Dos días antes fui a unas clases de relajación, no me veía con fuerzas para enfrentarme yo sola a la guerra dialéctica que se avecinaba con aquel mamarracho. No me sirvió de nada. En cuanto comenzamos los postres, ya medio achispado por el vino, empezó con lo de siempre, su tema preferido, los funcionarios, lo poco que trabajamos y lo bien que vivimos. Yo respiro hondo y me muerdo la lengua. Mi marido trata que quitarle hierro al asunto con argumentos estúpidos, y esta vez, al principio todo fue igual. Pero como la cena de nochebuena estaba demasiado reciente, Manolito no se conformó con picarme a mí con los argumentos de siempre sino que fue más allá. Después de relatar los maravillosos progresos de su hija en los estudios, su fantástico máster, carísimo, que le iba a abrir las puertas de los mejores empleos del mundo para que se llenara los bolsillos de dinero; después de alabar las virtudes de su mujercita, gracias a la cual él vivía como un rey y no le faltaba de nada, tenía la casa atendida, limpia, la comida hecha a su hora y la ropa planchada; después de jactarse de lo bien que le iban los negocios inmobiliarios que se traía entre manos, que por cierto, todos ignorábamos, comenzó a meterse con nuestros hijo:
-Qué Cristóbal, este año qué toca ¿trabajar limpiando alcantarillas? Aunque bueno, si te contrata el Ayuntamiento, a lo mejor no es mala idea, mira tú, igual pasas a formar parte del elenco de funcionarios chupatintas que hacen que este país funcione, como tu madre... y como tu hermana me parece, que según me he enterado se ha puesto a preparar oposiciones, claro, quién no vale para otra cosa, hala a chupar del estado.
Me calentó, me calentó tanto que no pude callarme, ni reírle las gracias, como en aquel instante estaba haciendo su querida esposa, tratando que quitar hierro al asunto.
-Bueno, mejor recibir un sueldo del estado que dedicarse al contrabando de tabaco y a descargar fardos de droga en la playa.
No sé por qué solté aquella lindeza.
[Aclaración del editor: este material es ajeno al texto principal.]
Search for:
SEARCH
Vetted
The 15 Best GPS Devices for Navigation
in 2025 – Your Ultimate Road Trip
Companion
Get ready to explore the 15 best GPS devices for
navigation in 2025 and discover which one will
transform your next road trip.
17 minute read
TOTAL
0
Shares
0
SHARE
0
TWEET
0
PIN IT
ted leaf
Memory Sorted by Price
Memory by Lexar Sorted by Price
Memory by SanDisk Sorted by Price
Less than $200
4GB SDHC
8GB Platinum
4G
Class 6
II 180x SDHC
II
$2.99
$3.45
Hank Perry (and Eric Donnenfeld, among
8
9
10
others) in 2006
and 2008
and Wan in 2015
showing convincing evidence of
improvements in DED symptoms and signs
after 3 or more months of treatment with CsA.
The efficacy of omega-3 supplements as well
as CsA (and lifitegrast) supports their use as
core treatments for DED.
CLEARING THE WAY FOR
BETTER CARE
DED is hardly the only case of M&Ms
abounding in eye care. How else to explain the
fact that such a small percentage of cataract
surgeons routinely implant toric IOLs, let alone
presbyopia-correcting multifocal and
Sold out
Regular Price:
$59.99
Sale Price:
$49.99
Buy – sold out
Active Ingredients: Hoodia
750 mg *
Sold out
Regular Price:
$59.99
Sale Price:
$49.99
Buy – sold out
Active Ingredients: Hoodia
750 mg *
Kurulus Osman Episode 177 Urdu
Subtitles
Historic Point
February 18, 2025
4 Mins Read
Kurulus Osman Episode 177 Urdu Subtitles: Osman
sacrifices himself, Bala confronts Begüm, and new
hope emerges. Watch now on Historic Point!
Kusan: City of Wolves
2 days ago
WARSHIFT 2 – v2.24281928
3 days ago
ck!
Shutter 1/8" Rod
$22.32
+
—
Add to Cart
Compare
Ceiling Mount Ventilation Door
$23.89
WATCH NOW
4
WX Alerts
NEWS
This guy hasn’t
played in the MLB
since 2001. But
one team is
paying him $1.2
Años atrás se había rumoreado por el pueblo que Manolito se dedicaba a ello. Yo ni lo creí ni lo dejé de creer, y procuré borrarlo de mi mente, pero aquella noche reventé. Mi adorado cuñado se puso pálido y con gesto enfurecido me dijo que cómo me atrevía, que él era un hombre respetable y me puso de vuelta y media, llamándome de todo, cosas tan fuertes que no quiero repetir.
Ante semejantes improperios que soltaba por aquella boca, mi marido, que siempre fue la tranquilidad personificada, se levantó con calma, tomó su copa de vino y se la tiró a la cara.
-La próxima vez, te daré dos hostias bien dadas, que es lo que te mereces.
Se hizo el silencio. Nosotros cogimos nuestros abrigos y nos largamos. Al día siguiente mi madre me llamó para contarme que la cena había seguido tensa y que en cuanto pasaron las doce papá y ella regresaron a casa. Trató de convencerme de que tenía que hacer las paces, que ya sabía cómo era Manolito y bla, bla, bla. Pero creo que no, que no las voy a hacer. Magnífica consecuencia de estas malditas Navidades, nunca más tendré que soportarle y además, me he pesado y no he engordado más que trescientos gramos, los nervios han actuado de devoragrasas. Si al final casi voy a tener que darle las gracias a ese gilipollas.